▶ WHAT YOU SHOULD DO: Look through the entries for the line containing "text [177, 118, 1152, 176]". Then output that line and every line after it, exactly, to the end.

Document understanding data
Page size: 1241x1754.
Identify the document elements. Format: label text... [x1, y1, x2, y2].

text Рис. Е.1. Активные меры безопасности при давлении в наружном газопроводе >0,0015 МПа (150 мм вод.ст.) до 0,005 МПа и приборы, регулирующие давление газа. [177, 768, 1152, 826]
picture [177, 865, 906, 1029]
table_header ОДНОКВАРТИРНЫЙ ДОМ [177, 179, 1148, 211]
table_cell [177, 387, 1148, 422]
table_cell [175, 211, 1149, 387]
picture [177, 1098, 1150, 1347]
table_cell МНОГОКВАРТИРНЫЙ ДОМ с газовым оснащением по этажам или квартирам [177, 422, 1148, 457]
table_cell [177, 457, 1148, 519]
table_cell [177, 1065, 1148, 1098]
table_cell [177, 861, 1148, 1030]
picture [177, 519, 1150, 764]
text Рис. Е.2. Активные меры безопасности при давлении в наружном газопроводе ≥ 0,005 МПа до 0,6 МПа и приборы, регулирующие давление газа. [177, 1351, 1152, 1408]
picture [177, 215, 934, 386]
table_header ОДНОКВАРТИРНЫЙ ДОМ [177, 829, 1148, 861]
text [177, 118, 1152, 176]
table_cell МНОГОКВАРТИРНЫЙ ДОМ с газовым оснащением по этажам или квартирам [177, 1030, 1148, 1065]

▶ EXERCISE ANSWER:
text [177, 118, 1152, 176]
table_cell МНОГОКВАРТИРНЫЙ ДОМ с газовым оснащением по этажам или квартирам [177, 1030, 1148, 1065]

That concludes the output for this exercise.